Vicky is a committed socio-legal scholar who believes that academic research should be innovative and challenge and aim to directly inform legislative and policy developments. She is a leading researcher on policing in Ireland with an emphasis on the intersection between social change, police culture and police accountability. Her expertise in this area has been recognised in a number of Government appointments. She has served twice as a member of the Policing Authority, and served on the Commission on the Future of Policing (May 2017- Sept 2018)
Along with colleagues Dr Yvonne Daly (Law and Government) and Dr Yvonne Crotty (Institute of Education) she was part of an EU Commission funded grant called SUPRALAT (http://www.salduzlawyer.eu/) which developed training for criminal defence solicitors to enable them to best defend their client's rights in the garda station. Now accredited by the Law Society of Ireland, she and Dr Daly continue to deliver this training.
In 2020 she started an innovative podcast called Policed in Ireland (@policedpodcast) which creates a space to hear the lived experience of being policed in Ireland.
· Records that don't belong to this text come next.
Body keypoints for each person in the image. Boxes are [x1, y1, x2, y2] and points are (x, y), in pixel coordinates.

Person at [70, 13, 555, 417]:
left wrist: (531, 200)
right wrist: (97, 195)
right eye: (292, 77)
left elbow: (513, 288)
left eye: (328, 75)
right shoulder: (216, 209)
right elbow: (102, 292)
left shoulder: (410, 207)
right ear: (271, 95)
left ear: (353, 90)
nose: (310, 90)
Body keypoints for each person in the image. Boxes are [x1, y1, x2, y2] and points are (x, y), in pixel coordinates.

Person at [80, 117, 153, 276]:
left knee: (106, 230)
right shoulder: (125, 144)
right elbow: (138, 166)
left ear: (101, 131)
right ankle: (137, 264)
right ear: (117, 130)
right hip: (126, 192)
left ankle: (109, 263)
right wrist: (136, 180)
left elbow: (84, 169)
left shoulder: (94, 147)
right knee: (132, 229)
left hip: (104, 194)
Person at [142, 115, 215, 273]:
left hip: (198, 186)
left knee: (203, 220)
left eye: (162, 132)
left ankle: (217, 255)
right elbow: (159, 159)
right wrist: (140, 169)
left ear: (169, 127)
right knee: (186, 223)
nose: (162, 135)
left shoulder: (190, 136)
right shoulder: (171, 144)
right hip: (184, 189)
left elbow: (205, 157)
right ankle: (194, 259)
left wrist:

Vicky teaches across a range of modules related to criminal law, criminology and policing. She has held visiting scholar positions in North America, Australia and Ireland.
Vicky regularly contributes to media discussions on policing and criminal justice.
Research interestsThe central focus of my research to date has involved a critical analysis of policing in Ireland, the first of its kind to draw on legal, sociological and criminological theories. Applying a diverse range of methods from legislative and case-law analyses, oral history interviews with retired police, and documentary and discourse analyses, I have produced a critical assessment of the development of policing in a post-colonial, post-conflict society. Combined with empirical data part-funded by the British Academy, this work (Policing Twentieth Century Ireland) was published by Routledge in June 2013 to excellent reviews. In Theoretical Criminology 19(3)(2015) Mulcahy described it as “a most welcome—and much needed—addition to the literature on policing in Ireland.”
A second aspect of my work investigates the governance and accountability of public police. I have co-organised (with Dermot Walsh) an international conference on police governance which attracted participants from Europe, America and Australia. The papers were disseminated through a double special edition of the leading American journal, Crime Law and Social Change and have been widely accessed and cited. This work is critical to my contribution to the Policing Authority, evidence that I am recognised to be Ireland’s expert on police governance and accountability.
A third area of research concerns criminal procedure which builds on previous publications concerning miscarriages of justice, and a textbook Irish Criminal Justice: Theory Process and Procedure. I was part of a European Commission funded project (€580,000) which developed and delivered training for lawyers on attending interviews in police stations. This project was in partnerships with colleagues in Belgium, Hungary and the University of Maastricht. With Prof Yvonne Daly, I am currently writing a book on Criminal Defence Representation in Garda Stations with Bloomsbury.
Finally I am actively engaged in research on Ireland’s abortion law. Having been commissioned by Labour Women to draft legislation which could operate post-repeal of the 8th amendment to the Constitution, I have been invited by numerous NGOs and political parties to advise them on the key issues. This work has involved collaboration with a large number of academic and practitioner colleagues. I am currently working on a number of publications concerning the criminalisation of abortion in Ireland.